In order to keep the two kinds of training comparable, the researchers enlisted dog/owner pairs who had previously earned a certificate for either type of training.
They were tested on training new actions ranging from simple to complex and sequences of two actions, in three separate sessions, using the training method for which they were certified. In each case the owners had 15 minutes to train their dogs to perform the new actions.
"Enrolling unexperienced dogs would have meant first exposing them to preliminary training, before both the methods would show their best results," said Fugazza. "Testing (pairs) that achieved a training certificate for either method, we were able to have two groups that were comparable regarding their skills and experience in training. Of course this cannot completely rule out individual differences in owners' skills, but this was the best way to eventually minimize them."

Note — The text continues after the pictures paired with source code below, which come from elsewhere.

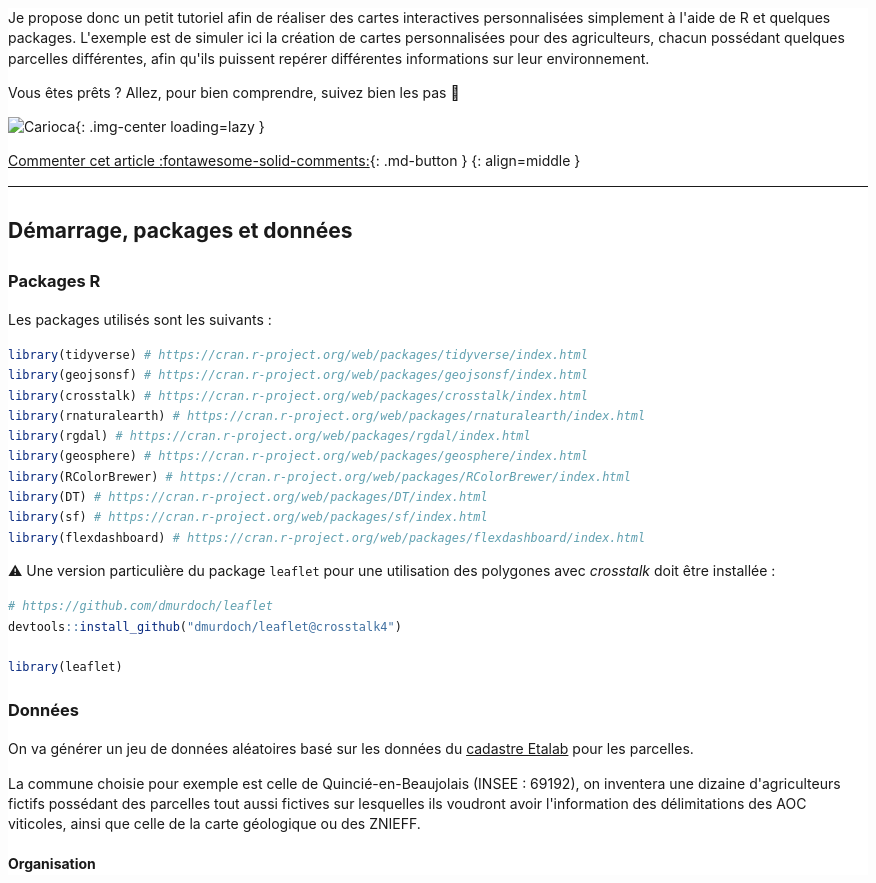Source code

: Je propose donc un petit tutoriel afin de réaliser des cartes interactives personnalisées simplement à l'aide de R et quelques packages.
L'exemple est de simuler ici la création de cartes personnalisées pour des agriculteurs, chacun possédant quelques parcelles différentes, afin qu'ils puissent repérer différentes informations sur leur environnement.

Vous êtes prêts ? Allez, pour bien comprendre, suivez bien les pas :trumpet:

![Carioca](https://cdn.geotribu.fr/img/articles-blog-rdp/articles/webmapping_avec_r/GrizzledCircularArmedcrab-size_restricted.gif "Carioca"){: .img-center loading=lazy }

[Commenter cet article :fontawesome-solid-comments:](#__comments){: .md-button }
{: align=middle }

----

## Démarrage, packages et données

### Packages R

Les packages utilisés sont les suivants :

```r
library(tidyverse) # https://cran.r-project.org/web/packages/tidyverse/index.html
library(geojsonsf) # https://cran.r-project.org/web/packages/geojsonsf/index.html
library(crosstalk) # https://cran.r-project.org/web/packages/crosstalk/index.html
library(rnaturalearth) # https://cran.r-project.org/web/packages/rnaturalearth/index.html
library(rgdal) # https://cran.r-project.org/web/packages/rgdal/index.html
library(geosphere) # https://cran.r-project.org/web/packages/geosphere/index.html
library(RColorBrewer) # https://cran.r-project.org/web/packages/RColorBrewer/index.html
library(DT) # https://cran.r-project.org/web/packages/DT/index.html
library(sf) # https://cran.r-project.org/web/packages/sf/index.html
library(flexdashboard) # https://cran.r-project.org/web/packages/flexdashboard/index.html
```

:warning: Une version particulière du package `leaflet` pour une utilisation des polygones avec *crosstalk* doit être installée :

```r
# https://github.com/dmurdoch/leaflet
devtools::install_github("dmurdoch/leaflet@crosstalk4")

library(leaflet)
```

### Données

On va générer un jeu de données aléatoires basé sur les données du [cadastre Etalab](https://cadastre.data.gouv.fr/datasets/cadastre-etalab/) pour les parcelles.

La commune choisie pour exemple est celle de Quincié-en-Beaujolais (INSEE : 69192), on inventera une dizaine d'agriculteurs fictifs possédant des parcelles tout aussi fictives sur lesquelles ils voudront avoir l'information des délimitations des AOC viticoles, ainsi que celle de la carte géologique ou des ZNIEFF.

#### Organisation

The traditional shaper/clicker approach first trains dogs to associate a loud clicker sound with a treat, in true Pavlovian style. Then the clicker can be used as a positive reinforcement for the right behaviors as a dog is trained to perform parts of what together become more complex tasks.
The do-as-I-do method, on the other hand, involves initially conditioning dogs to pay attention to the owner who performs whatever action they want the dog to learn. The dog is trained to then try and imitate an action when told "Do it!" The owner's performance and then the dogs attempt to imitate it are repeated until the dog gets it right.
"While we did not find a significant difference between the two training methods with regard to simple actions, we found that subjects using the do-as-I-do method outperformed those using shaping/clicker training in the case of complex actions and sequences of two actions," the researchers reported in the latest issue of the journal Applied Animal Behavior Science.
Just how useful the distinction is between training methods remains to be seen, however.
"In reality you're pulling from different learning methods," said veterinarian Liz Stelow of the University of California, Davis. "Very rarely are you seeing 'I'm going to teach in one particular way.' We all intuitively go with what will work with a particular dog."
That said, Stelow says there is always a push to find a better, quicker way to train dogs -- especially assistance dogs. And since dog breeds, as well as individual dogs, vary in how they learn, she would like to see a larger study comparing the training methods which involved more dogs and more breeds.
"We believe that studies like this should benefit the practitioners working with dogs," said Fugazza. "This is a very first step in this direction, at least regarding the do-as-I-do method, and unfortunately such studies on training methods are lacking in general."